> WHAT IS REQUIRED: Please output exactly the lines of the material from the first through the line containing "Rentmeesterschap", and nothing more.

> SUPPLIED DATA:
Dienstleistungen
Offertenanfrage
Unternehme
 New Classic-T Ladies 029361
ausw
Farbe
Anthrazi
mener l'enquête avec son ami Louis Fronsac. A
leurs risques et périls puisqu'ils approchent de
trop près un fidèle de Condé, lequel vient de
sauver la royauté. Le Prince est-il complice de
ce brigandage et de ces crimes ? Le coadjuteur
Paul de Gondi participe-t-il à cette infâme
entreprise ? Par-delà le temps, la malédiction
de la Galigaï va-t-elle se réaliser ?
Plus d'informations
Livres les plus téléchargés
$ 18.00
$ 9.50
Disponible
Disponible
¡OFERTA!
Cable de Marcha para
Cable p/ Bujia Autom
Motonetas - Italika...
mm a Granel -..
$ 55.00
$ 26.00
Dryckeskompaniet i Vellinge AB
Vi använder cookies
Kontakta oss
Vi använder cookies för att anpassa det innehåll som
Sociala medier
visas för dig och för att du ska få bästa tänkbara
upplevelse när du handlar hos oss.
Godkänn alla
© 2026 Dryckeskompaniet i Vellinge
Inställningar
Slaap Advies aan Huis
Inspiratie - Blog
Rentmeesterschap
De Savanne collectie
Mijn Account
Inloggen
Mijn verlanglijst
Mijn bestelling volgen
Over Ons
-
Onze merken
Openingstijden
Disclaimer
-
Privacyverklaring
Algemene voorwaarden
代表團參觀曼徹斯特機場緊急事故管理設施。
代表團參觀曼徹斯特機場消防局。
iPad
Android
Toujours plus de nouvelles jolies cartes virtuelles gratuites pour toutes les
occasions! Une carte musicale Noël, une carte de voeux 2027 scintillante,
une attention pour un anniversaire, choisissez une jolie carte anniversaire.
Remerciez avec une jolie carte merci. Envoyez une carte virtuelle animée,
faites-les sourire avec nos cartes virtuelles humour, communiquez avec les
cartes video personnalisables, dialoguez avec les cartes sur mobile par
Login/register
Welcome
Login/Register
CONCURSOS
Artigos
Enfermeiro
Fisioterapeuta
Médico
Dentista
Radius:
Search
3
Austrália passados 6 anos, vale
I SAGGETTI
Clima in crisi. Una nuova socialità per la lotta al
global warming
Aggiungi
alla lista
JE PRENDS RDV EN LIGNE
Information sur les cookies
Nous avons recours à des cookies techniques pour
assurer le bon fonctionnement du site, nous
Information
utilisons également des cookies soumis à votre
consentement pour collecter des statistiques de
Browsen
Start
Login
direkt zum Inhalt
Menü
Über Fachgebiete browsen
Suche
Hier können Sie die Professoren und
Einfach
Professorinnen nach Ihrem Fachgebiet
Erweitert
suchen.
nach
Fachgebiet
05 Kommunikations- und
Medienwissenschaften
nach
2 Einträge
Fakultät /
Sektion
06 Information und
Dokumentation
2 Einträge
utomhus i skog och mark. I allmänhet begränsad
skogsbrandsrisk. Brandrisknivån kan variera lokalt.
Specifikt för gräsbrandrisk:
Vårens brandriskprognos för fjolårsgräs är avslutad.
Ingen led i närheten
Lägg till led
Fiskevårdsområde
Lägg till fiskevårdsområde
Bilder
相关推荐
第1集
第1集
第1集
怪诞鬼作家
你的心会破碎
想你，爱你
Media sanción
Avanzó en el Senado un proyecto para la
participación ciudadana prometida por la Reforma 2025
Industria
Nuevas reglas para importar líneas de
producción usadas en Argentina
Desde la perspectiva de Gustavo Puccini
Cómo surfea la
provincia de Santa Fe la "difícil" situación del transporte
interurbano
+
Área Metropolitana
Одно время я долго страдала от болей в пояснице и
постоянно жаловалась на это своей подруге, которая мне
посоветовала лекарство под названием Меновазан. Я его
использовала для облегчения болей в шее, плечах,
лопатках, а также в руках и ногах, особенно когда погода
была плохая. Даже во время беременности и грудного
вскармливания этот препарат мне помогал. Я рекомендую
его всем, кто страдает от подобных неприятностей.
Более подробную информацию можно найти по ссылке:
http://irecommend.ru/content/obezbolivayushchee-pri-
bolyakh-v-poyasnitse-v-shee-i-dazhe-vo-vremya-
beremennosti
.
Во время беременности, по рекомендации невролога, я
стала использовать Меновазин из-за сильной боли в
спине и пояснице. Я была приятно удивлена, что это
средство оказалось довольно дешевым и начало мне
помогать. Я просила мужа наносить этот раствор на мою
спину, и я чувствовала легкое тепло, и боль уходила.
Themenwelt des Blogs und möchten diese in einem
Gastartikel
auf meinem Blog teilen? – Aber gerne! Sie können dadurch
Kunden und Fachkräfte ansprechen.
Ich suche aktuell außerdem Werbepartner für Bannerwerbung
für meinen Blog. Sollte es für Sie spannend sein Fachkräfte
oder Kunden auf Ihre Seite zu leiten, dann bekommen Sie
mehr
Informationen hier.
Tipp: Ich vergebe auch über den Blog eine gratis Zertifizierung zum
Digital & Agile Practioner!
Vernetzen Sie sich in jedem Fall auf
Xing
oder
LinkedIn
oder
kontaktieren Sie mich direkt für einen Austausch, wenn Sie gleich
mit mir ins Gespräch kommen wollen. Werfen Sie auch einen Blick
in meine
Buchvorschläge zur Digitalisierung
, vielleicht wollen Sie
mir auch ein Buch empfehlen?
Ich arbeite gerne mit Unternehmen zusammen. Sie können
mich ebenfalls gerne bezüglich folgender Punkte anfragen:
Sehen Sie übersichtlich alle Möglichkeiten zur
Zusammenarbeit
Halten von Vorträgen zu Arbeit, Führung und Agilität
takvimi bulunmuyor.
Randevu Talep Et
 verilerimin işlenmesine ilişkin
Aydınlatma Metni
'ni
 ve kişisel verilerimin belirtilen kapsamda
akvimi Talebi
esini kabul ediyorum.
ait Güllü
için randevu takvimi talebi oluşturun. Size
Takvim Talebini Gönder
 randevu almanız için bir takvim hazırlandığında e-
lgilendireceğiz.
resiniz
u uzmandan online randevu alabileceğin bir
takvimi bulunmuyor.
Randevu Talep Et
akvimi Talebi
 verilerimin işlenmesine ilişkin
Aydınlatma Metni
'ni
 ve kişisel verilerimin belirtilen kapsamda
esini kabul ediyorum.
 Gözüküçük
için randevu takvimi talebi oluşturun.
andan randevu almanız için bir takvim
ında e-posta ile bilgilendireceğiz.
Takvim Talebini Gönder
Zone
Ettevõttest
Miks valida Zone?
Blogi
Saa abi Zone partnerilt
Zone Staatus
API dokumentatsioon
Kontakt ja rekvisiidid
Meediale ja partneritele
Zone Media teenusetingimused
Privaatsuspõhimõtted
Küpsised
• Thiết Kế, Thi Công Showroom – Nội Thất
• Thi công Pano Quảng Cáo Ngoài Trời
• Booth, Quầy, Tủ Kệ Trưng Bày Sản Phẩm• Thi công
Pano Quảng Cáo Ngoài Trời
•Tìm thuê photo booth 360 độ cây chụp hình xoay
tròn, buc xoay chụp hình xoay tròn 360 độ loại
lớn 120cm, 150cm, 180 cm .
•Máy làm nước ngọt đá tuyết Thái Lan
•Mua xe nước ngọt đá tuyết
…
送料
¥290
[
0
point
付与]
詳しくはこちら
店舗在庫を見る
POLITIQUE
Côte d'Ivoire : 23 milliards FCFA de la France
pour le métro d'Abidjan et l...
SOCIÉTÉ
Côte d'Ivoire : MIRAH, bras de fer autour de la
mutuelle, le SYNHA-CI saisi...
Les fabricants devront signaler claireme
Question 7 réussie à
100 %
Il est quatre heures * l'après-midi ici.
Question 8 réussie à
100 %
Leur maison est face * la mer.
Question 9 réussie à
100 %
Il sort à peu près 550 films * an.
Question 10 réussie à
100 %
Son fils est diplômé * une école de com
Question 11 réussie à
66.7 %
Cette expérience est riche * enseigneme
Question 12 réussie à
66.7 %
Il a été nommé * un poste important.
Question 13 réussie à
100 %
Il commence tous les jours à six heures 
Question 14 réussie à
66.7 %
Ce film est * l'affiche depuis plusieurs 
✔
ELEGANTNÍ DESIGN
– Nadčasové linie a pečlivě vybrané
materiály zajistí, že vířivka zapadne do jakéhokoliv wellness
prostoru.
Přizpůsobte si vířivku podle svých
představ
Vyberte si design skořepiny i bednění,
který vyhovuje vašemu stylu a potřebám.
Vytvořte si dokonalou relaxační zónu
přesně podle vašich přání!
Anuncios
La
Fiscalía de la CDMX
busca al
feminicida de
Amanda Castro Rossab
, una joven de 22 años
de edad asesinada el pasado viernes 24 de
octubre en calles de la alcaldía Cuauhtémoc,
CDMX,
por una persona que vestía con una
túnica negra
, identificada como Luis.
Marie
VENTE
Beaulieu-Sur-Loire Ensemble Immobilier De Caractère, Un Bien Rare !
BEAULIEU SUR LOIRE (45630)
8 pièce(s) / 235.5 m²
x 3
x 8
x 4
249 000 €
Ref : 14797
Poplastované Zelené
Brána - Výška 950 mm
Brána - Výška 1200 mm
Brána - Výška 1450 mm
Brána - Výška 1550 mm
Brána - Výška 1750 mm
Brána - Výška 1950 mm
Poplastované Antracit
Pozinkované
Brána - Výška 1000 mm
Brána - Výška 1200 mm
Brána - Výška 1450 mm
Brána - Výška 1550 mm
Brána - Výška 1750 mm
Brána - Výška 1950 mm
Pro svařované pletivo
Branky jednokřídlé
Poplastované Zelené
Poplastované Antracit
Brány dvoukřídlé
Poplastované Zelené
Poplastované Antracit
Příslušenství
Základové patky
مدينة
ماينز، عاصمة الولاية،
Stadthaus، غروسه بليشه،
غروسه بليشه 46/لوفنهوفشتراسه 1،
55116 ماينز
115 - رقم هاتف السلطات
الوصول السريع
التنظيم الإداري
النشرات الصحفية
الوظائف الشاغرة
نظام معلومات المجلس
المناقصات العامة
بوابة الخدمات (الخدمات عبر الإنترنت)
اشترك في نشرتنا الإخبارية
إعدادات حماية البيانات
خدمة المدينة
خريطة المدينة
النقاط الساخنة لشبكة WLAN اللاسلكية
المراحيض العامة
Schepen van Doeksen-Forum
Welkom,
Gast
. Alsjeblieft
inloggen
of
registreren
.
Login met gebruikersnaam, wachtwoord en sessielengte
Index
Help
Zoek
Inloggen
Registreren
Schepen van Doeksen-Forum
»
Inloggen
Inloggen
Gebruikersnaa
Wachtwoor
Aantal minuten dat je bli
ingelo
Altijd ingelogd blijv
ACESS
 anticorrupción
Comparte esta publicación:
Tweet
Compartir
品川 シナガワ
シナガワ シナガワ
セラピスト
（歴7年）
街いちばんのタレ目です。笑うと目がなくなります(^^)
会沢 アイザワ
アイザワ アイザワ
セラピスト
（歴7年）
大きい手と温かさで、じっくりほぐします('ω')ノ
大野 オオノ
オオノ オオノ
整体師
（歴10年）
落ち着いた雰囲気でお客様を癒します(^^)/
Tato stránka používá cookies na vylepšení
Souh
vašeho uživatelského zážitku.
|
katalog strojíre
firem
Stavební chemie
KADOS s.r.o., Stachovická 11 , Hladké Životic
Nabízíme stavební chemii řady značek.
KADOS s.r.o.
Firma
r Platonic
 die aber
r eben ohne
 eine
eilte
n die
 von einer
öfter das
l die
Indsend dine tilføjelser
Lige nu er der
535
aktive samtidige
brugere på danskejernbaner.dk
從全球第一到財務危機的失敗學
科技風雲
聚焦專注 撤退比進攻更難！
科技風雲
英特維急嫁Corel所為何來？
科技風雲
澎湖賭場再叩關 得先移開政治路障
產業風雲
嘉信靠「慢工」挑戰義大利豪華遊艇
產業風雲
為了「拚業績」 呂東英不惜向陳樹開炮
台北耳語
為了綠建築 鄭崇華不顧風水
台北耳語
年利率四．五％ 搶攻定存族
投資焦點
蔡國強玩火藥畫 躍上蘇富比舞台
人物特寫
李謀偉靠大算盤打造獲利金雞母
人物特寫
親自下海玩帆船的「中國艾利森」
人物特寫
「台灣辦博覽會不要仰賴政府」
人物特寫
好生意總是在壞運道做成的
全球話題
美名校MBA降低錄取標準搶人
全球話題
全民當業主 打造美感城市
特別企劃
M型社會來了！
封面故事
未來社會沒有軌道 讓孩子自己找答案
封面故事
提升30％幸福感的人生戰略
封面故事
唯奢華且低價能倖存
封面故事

> RESULT OF THE TASK:
Dienstleistungen
Offertenanfrage
Unternehme
 New Classic-T Ladies 029361
ausw
Farbe
Anthrazi
mener l'enquête avec son ami Louis Fronsac. A
leurs risques et périls puisqu'ils approchent de
trop près un fidèle de Condé, lequel vient de
sauver la royauté. Le Prince est-il complice de
ce brigandage et de ces crimes ? Le coadjuteur
Paul de Gondi participe-t-il à cette infâme
entreprise ? Par-delà le temps, la malédiction
de la Galigaï va-t-elle se réaliser ?
Plus d'informations
Livres les plus téléchargés
$ 18.00
$ 9.50
Disponible
Disponible
¡OFERTA!
Cable de Marcha para
Cable p/ Bujia Autom
Motonetas - Italika...
mm a Granel -..
$ 55.00
$ 26.00
Dryckeskompaniet i Vellinge AB
Vi använder cookies
Kontakta oss
Vi använder cookies för att anpassa det innehåll som
Sociala medier
visas för dig och för att du ska få bästa tänkbara
upplevelse när du handlar hos oss.
Godkänn alla
© 2026 Dryckeskompaniet i Vellinge
Inställningar
Slaap Advies aan Huis
Inspiratie - Blog
Rentmeesterschap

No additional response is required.